By Lindsey Crane
On Tuesday, October 21, I had the amazing opportunity to attend the National Constitution Center’s Liberty Medal Award ceremony. This year’s ceremony honored Pakistani children’s advocate, Malala Yousafzai. I was joined by Intercultural Journeys Board member and Co-Founder Carole Haas Gravagno, Board member Fariha Khan (who was fortunate enough to attend with her three children) and patron Lou Oschmann, in addition to hundreds of other area students, citizens, and dignataries. Fariha was actually the first person to tell me that Malala would be receiving the Liberty Medal and I am so glad that she did. Once I heard that this courageous young woman would be in Philadelphia, I knew I had to try and get tickets. Thankfully, the good people at the National Constitution Center understand the importance of making an event like this accessible to the wider community. Not only do they have general admission tickets free of charge (first come, first served), they also broadcast the ceremony on their website, allowing everyone with access to the internet the chance to see Malala receive this special award.

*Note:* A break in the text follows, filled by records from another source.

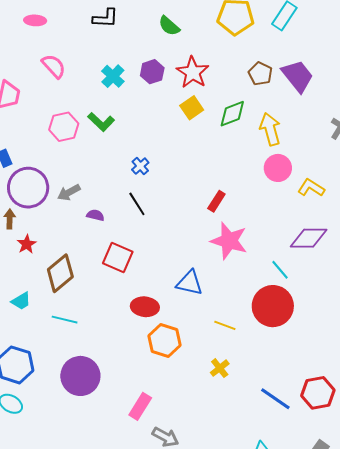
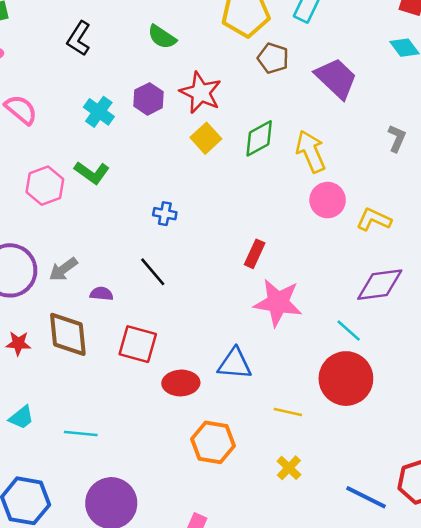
black L-shape: (105, 18) -> (79, 39), turned 128
brown pentagon: (260, 74) -> (273, 58), moved
blue cross: (140, 166) -> (165, 214), moved, turned -30
red star: (27, 244) -> (18, 343), turned -30
brown diamond: (60, 273) -> (68, 334), moved, turned -48
red ellipse: (145, 307) -> (181, 383), moved

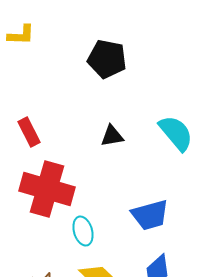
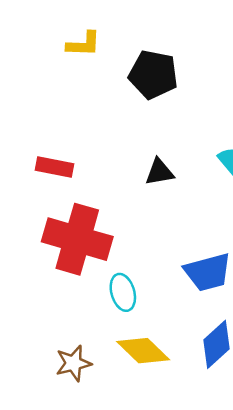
yellow L-shape: (21, 35) -> (84, 44), moved
red rectangle: (29, 132) -> (54, 167), turned -52

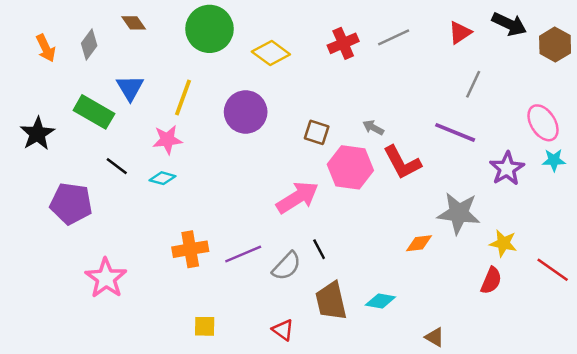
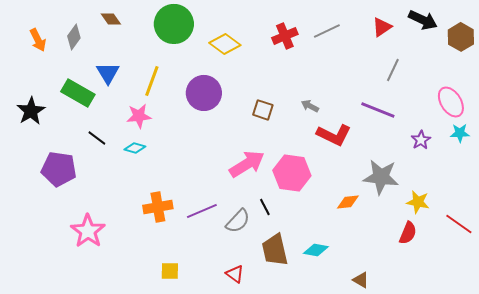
red L-shape: (402, 163) -> (334, 135), turned -36
pink hexagon: (350, 167) -> (292, 173), moved
purple star: (507, 169) -> (421, 140), size x0.7

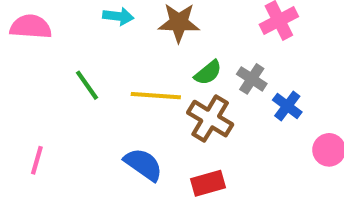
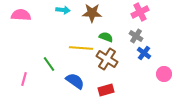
green semicircle: (208, 73) -> (106, 37), turned -120
gray cross: (252, 79) -> (136, 36), moved
green line: (87, 85) -> (49, 64), moved

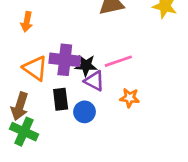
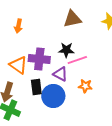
orange arrow: (27, 22) -> (18, 26), moved
black star: (86, 65) -> (66, 50), moved
blue circle: (84, 112) -> (53, 96), size x1.5

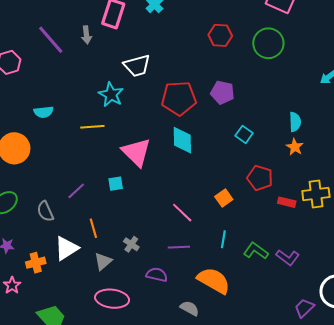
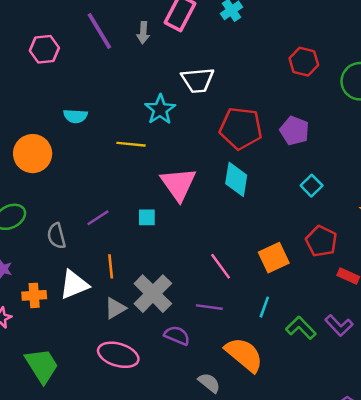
orange square: (224, 198) -> (274, 258), size x1.4
gray cross: (131, 244) -> (153, 294), size x2.0
purple L-shape: (288, 257) -> (339, 325), moved

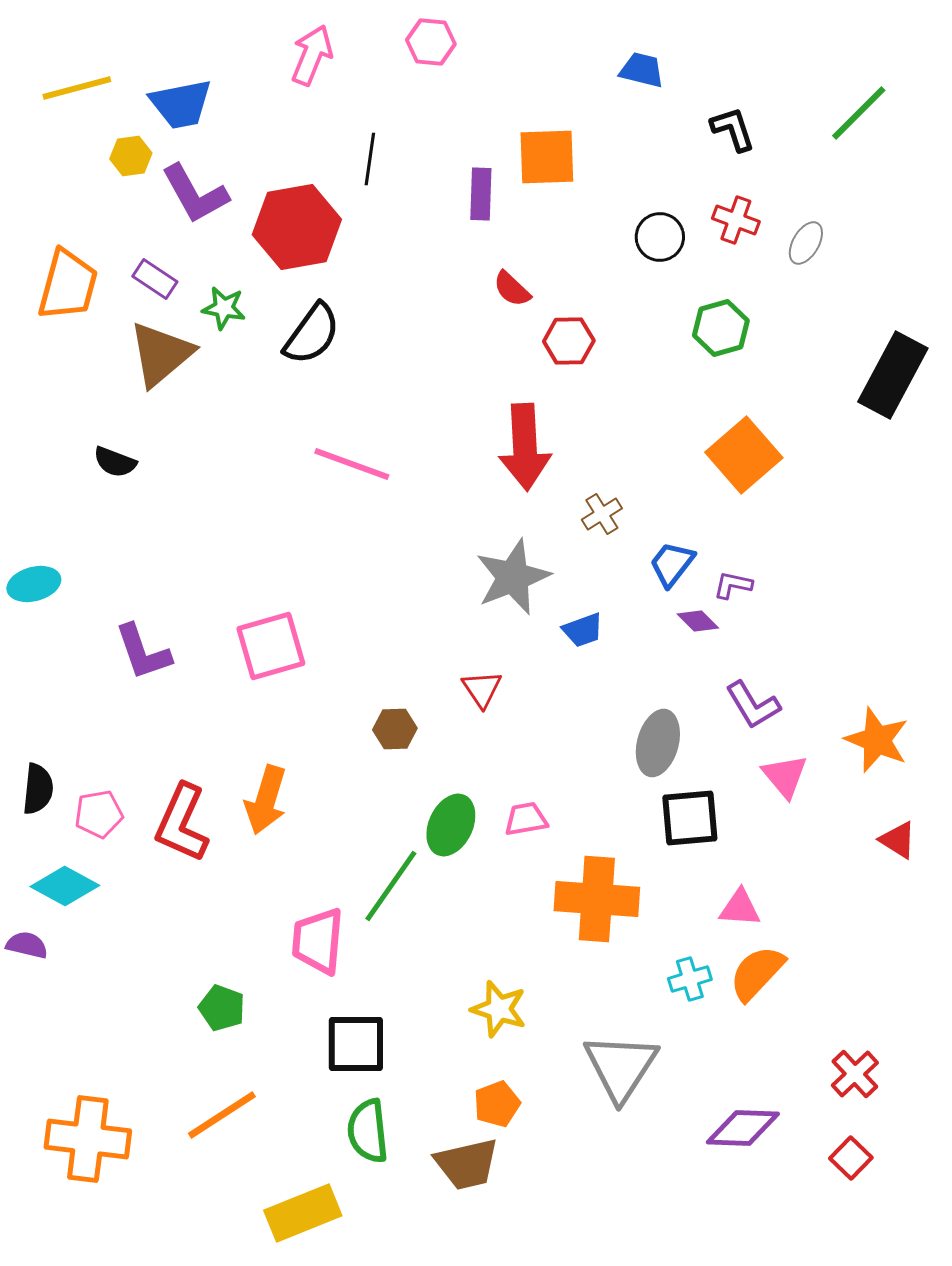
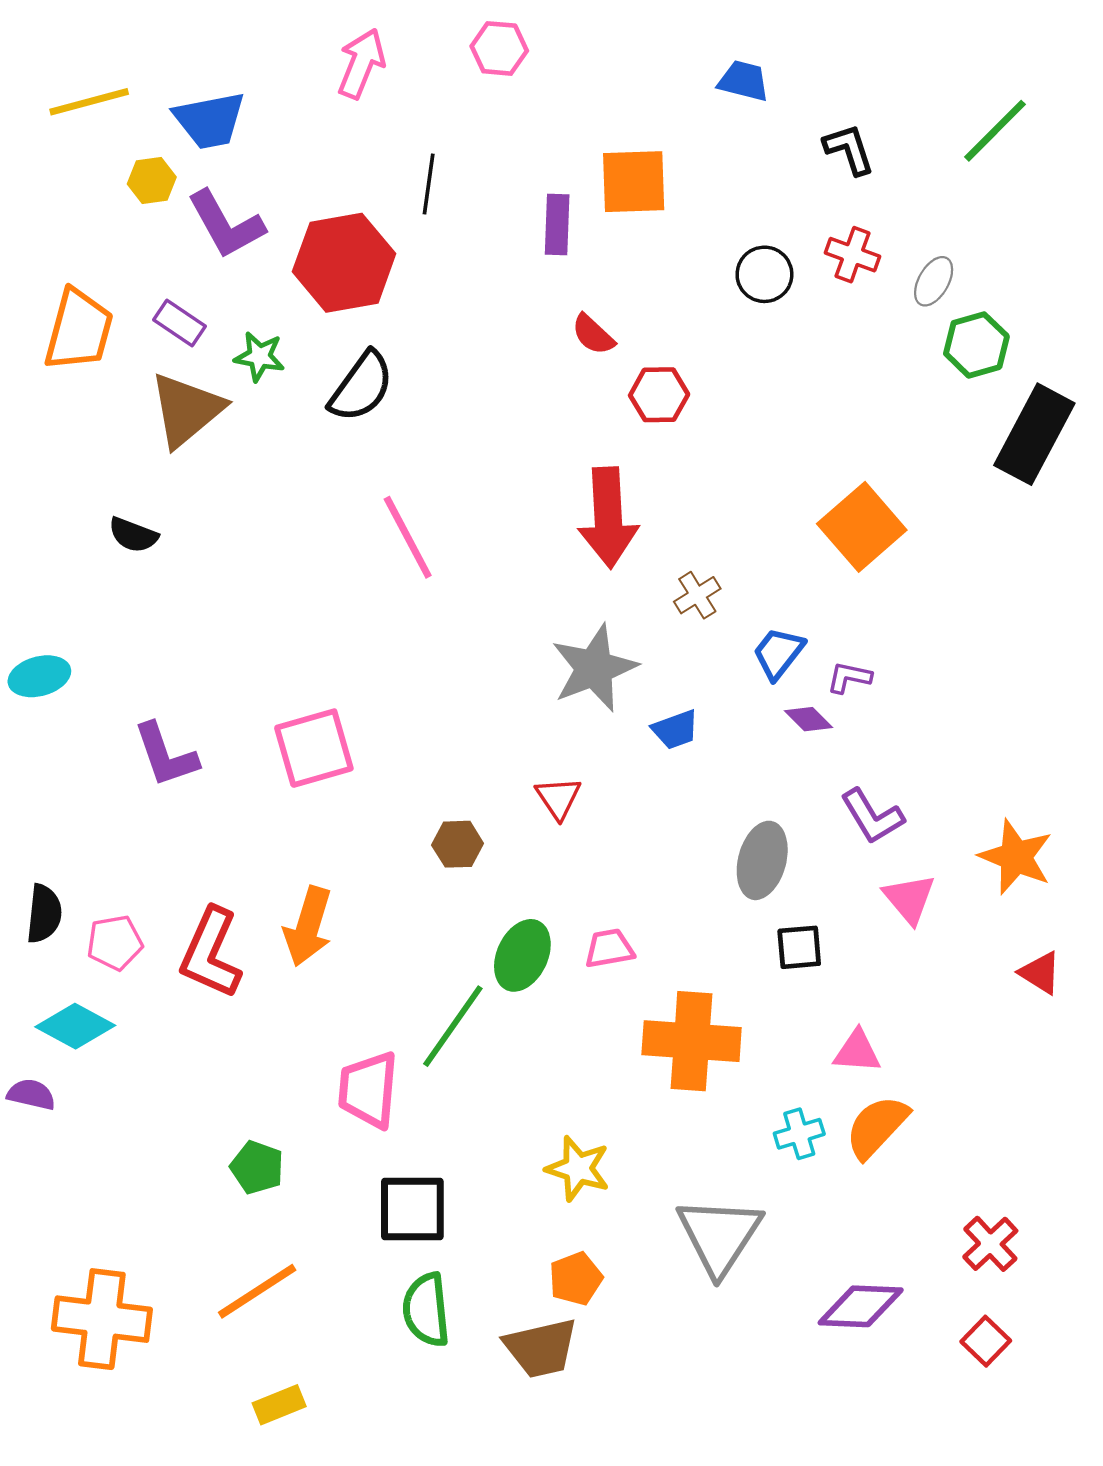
green hexagon: (721, 328) -> (976, 345), moved
pink line: (352, 464) -> (408, 537), turned 42
black square: (690, 818) -> (799, 947), size x0.7
yellow rectangle: (303, 1213) -> (279, 1405), moved, size x0.6

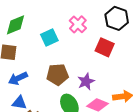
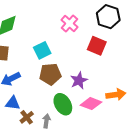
cyan square: (49, 37) -> (42, 50), moved

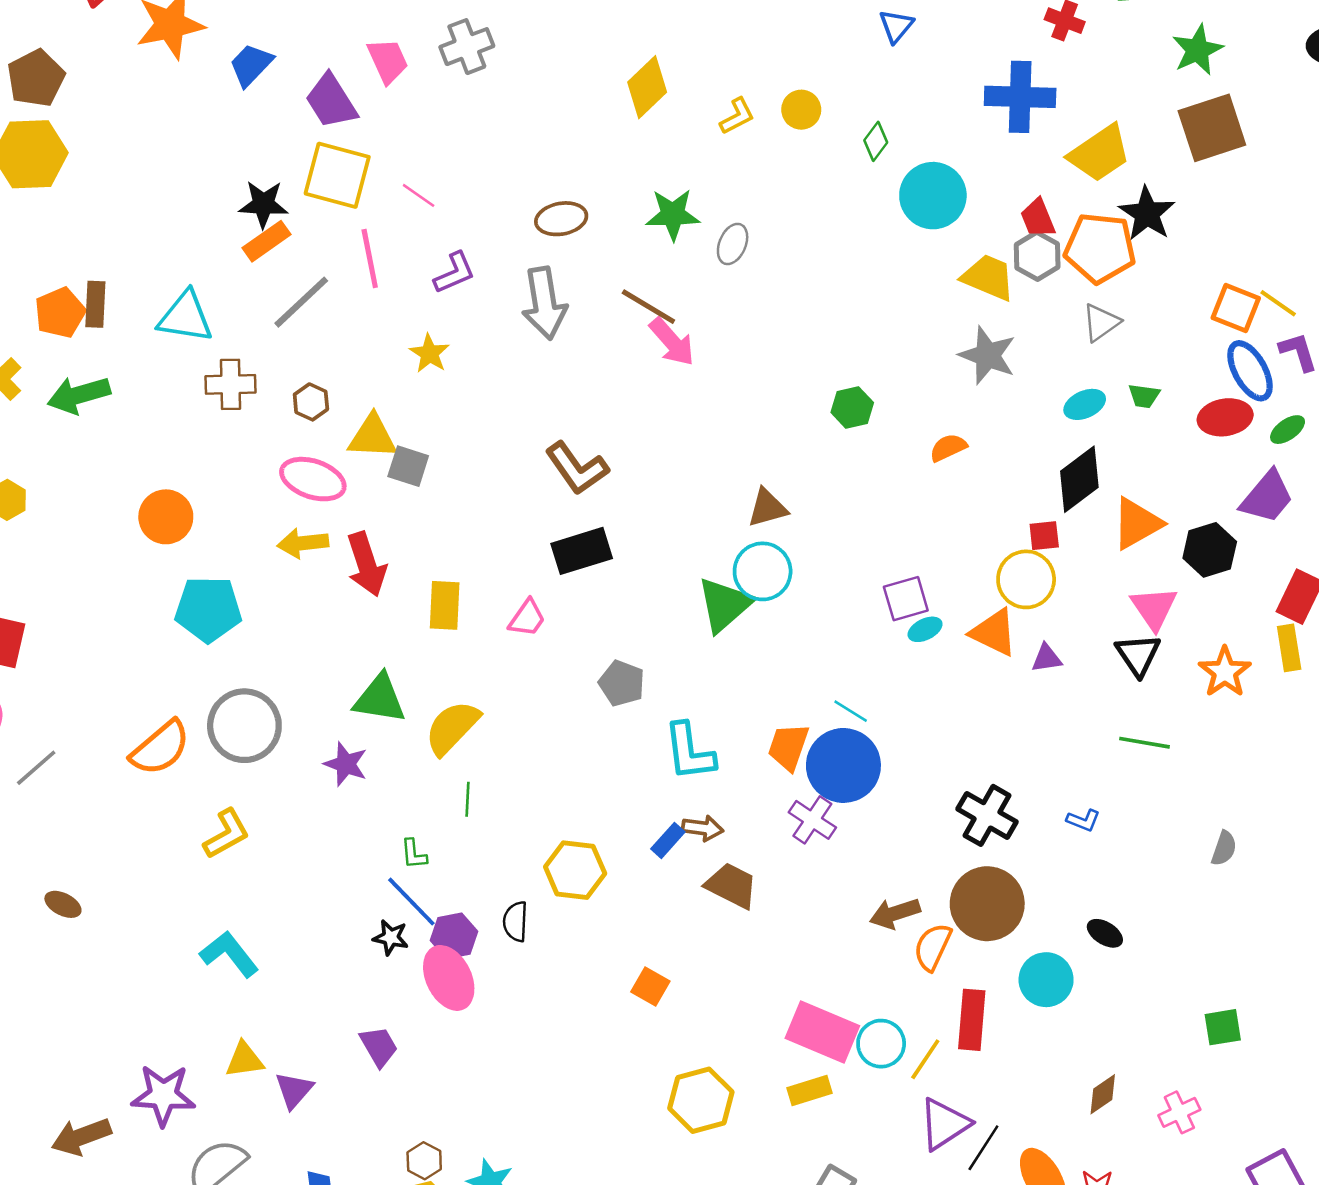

Unsurprisingly, there was a huge crowd in attendance. The ceremony took place on Independence Mall, in front of the National Constitution Center (NCC) and on the opposite end of historic Independence Hall, where the Declaration of Independence and Constitution were signed. There were a number of dignitaries in attendance, including our own Mayor Michael A. Nutter (with well-spoken daughter, Olivia Nutter), the Honorable Edward Rendell, and even Masood Khan, the Permanent Representative of Pakistan to the United Nations. I was particularly excited about one speaker who made a special trip to honor Malala: Minnijean Brown Trickey, one of the infamous Little Rock nine, a group of nine African American students who were the first to integrate into Little Rock, Arkansas’ previously segregated public schools.
After many introductions, Malala took the stage and delivered one of the most inspirational speeches I’ve ever had the opportunity to hear. If I had a daughter (or a son, for that matter) I would have insisted on them attending the ceremony with me. We all sat in silence (and perhaps tears) as we heard her impassioned pleas for justice for children all across the world. To hear her speak, it’s easy to forget that Malala is just 17 years old. The entire audience shared a laugh at one point in the evening when she reminded us all that she is still a student finishing her secondary education in England.
It meant a lot to me to be able to see Malala in person and hear her story. While there are certainly challenges to our education system in the U.S., it was not lost on me that I am deeply fortunate to live in a country where I did not have to worry about having access to a quality education. I cannot imagine what it would be like if I could not attend school simply because of my gender, but I certainly hope that I would have had the courage that Malala had in standing up against the injustices imposed by the Taliban. Malala left us all with the notion that the fight for justice, education, and the right’s for children everywhere is not over; there’s still much to be done.
See photos of the evening.
Watch Malala's Liberty Medal Award speech.
Watch the New York Times documentary of Malala's life and work.
Update: Prior to the Liberty Medal Award ceremony, the world learned that Malala would also win the Nobel Peace Prize (by the way, she's the youngest recipient of either award). On Wednesday, December 10, 2014 she formally received the prize in Oslo, Norway.